Our Politicians Live in a Different Nigeria And It Shows

There are two Nigerias.

The one most of us live in, where we think twice before buying food, where electricity is a luxury, where leaving home feels like a risk and where every day is a hustle just to survive.

And then there’s the other Nigeria, a padded, air-conditioned version reserved exclusively for those in power.

Every week, something happens to remind us: our leaders don’t live in the Nigeria we know. They live somewhere else entirely.

1. Insecurity: A Daily Reality vs. a Budget Line

Ask anyone who commutes in the mornings: traveling across towns is nerve-wracking. Communities are attacked, highways are unsafe, families live in constant fear. This December, many people couldn’t travel home due to the rise in kidnapping among many others.

Meanwhile, our leaders move around in massive convoys, with armed escorts clearing the roads.
For them, “security” is just a line in the budget. For us, it’s life or death.

2. Electricity That Only Shines for Them

Millions of Nigerians have slept in darkness multiple times this year due to constant grid collapses. Businesses close.

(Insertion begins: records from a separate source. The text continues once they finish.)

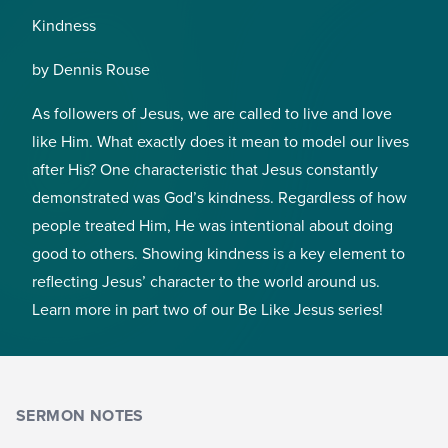
Kindness
by Dennis Rouse
As followers of Jesus, we are called to live and love
like Him. What exactly does it mean to model our lives
after His? One characteristic that Jesus constantly
demonstrated was God’s kindness. Regardless of how
people treated Him, He was intentional about doing
good to others. Showing kindness is a key element to
reflecting Jesus’ character to the world around us.
Learn more in part two of our Be Like Jesus series!
SERMON NOTES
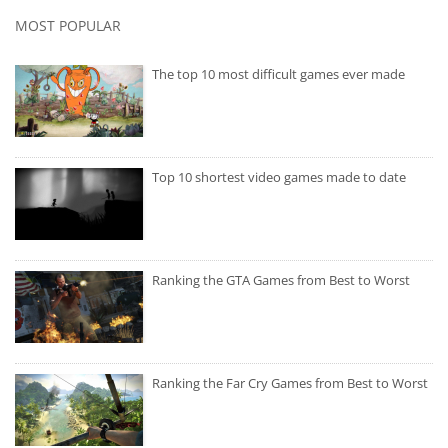
MOST POPULAR
The top 10 most difficult games ever made
Top 10 shortest video games made to date
Ranking the GTA Games from Best to Worst
Ranking the Far Cry Games from Best to Worst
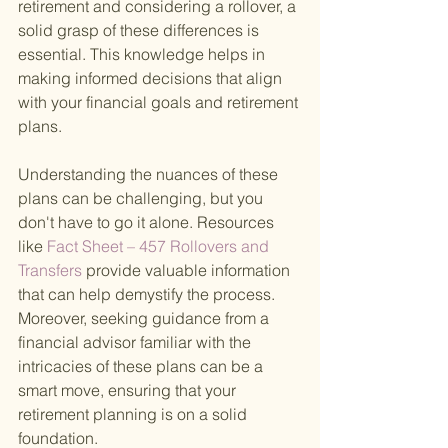
retirement and considering a rollover, a 
solid grasp of these differences is 
essential. This knowledge helps in 
making informed decisions that align 
with your financial goals and retirement 
plans.
Understanding the nuances of these 
plans can be challenging, but you 
don't have to go it alone. Resources 
like
 Fact Sheet – 457 Rollovers and 
Transfers 
provide valuable information 
that can help demystify the process. 
Moreover, seeking guidance from a 
financial advisor familiar with the 
intricacies of these plans can be a 
smart move, ensuring that your 
retirement planning is on a solid 
foundation.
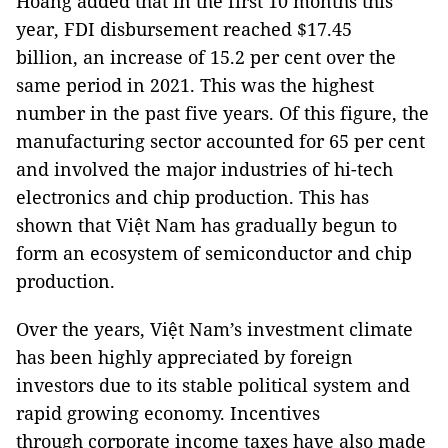
Hoàng added that in the first 10 months this
year, FDI disbursement reached $17.45
billion, an increase of 15.2 per cent over the
same period in 2021. This was the highest
number in the past five years. Of this figure, the
manufacturing sector accounted for 65 per cent
and involved the major industries of hi-tech
electronics and chip production. This has
shown that Việt Nam has gradually begun to
form an ecosystem of semiconductor and chip
production.
Over the years, Việt Nam’s investment climate
has been highly appreciated by foreign
investors due to its stable political system and
rapid growing economy. Incentives
through corporate income taxes have also made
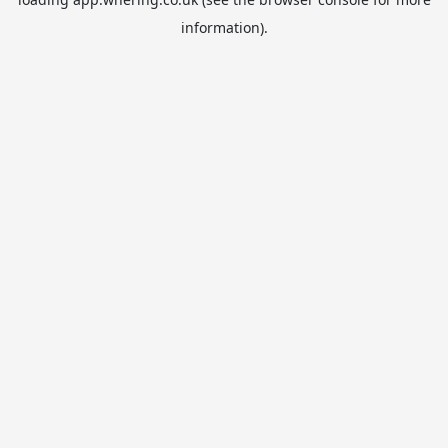
information).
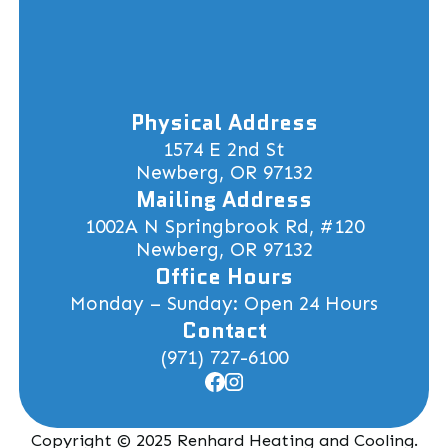
Physical Address
1574 E 2nd St
Newberg, OR 97132
Mailing Address
1002A N Springbrook Rd, #120
Newberg, OR 97132
Office Hours
Monday – Sunday: Open 24 Hours
Contact
(971) 727-6100
Copyright © 2025 Renhard Heating and Cooling.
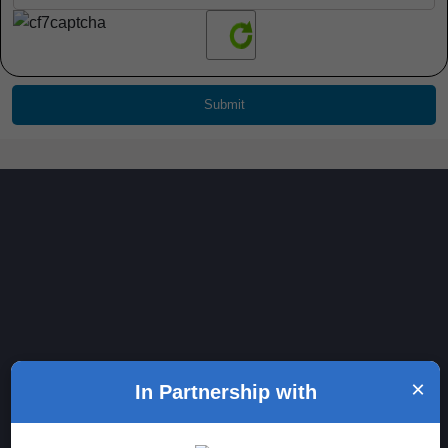
Generative AI Certification Course
×
In Partnership with
Course Certification
Looking for a good Generative AI certification course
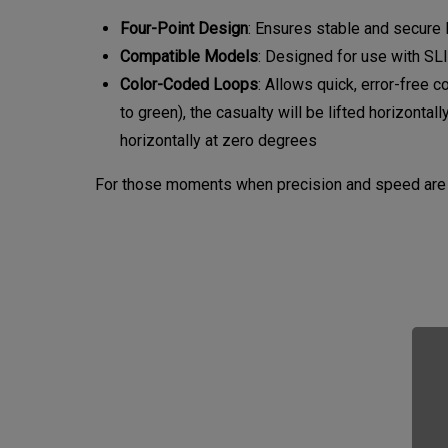
Four-Point Design
: Ensures stable and secure l
Compatible Models
: Designed for use with S
Color-Coded Loops
: Allows quick, error-free 
to green), the casualty will be lifted horizontal
horizontally at zero degrees
For those moments when precision and speed are p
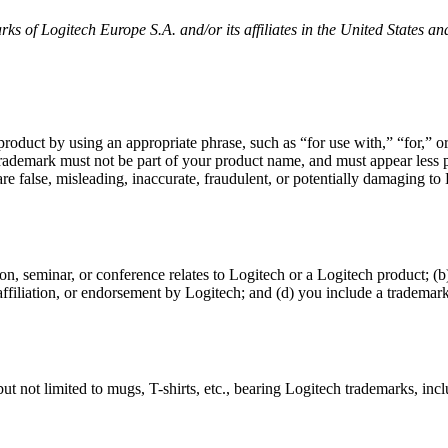
ks of Logitech Europe S.A. and/or its affiliates in the United States an
 product by using an appropriate phrase, such as “for use with,” “for,”
 trademark must not be part of your product name, and must appear le
e false, misleading, inaccurate, fraudulent, or potentially damaging to Lo
on, seminar, or conference relates to Logitech or a Logitech product; 
 affiliation, or endorsement by Logitech; and (d) you include a trademark
t not limited to mugs, T-shirts, etc., bearing Logitech trademarks, inc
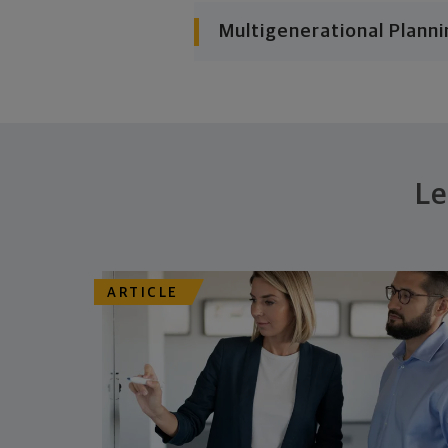
Multigenerational Planni
Le
ARTICLE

Homes rely on expensive fuel.

Yet politicians in government estates enjoy 24/7 electricity. No generator needed.
And when the grid fails? They barely notice. Their life doesn’t skip a beat. Two different worlds, same country.

3. Lavish Spending While We Struggle

Meanwhile, in our world:

  • We calculate every naira spent on food.
  • We pray our fuel lasts the week.
  • We scroll past news of politicians approving multi-billion-naira SUVs and luxury trips abroad.

Their reality is expensive dinners, foreign travels and renovation budgets that feel like jokes to us.

4. Tone-Deaf Statements About Our Lives

How often do politicians tell us:

  • “Food is affordable”
  • “Things are getting better”
  • “People exaggerate the hardship”?

Statements like these go viral not because Nigerians aren’t trying, but because they’re so out of touch. They don’t shop where we shop. They don’t queue for fuel. They don’t feel the pinch of inflation.

5. Healthcare They Avoid, While We Suffer

Hospitals in Nigeria struggle with understaffing, equipment shortages and long waits. Yet when a politician needs care, they fly abroad for checkups, scans, even minor surgeries.

It’s a bitter truth: the system they manage isn’t even good enough for them but we’re expected to make do.

6. Politics Over People

While most Nigerians are figuring out how to survive, politicians are busy playing musical chairs with power: switching parties, jostling for positions and recycling old faces. Governance has become a chess game not a duty to the people.

The real issue here is, our leaders don’t feel what we feel. They don’t experience the daily grind. They don’t sit in traffic, pay for fuel or stress over bills. And if they never live our reality, how can they possibly fix it?

Insecurity, failing hospitals, endless blackouts, rising prices, these aren’t “political talking points” for us. They are life.

Final Thoughts

Until Nigerian leaders start living in the real Nigeria, nothing will change.
A leader who feels the struggle of the people will govern differently. But as long as they live in a parallel universe, the gap between citizens and those in power will only grow wider.

Nigeria deserves leaders who live, feel and fight in the same country as the people they serve.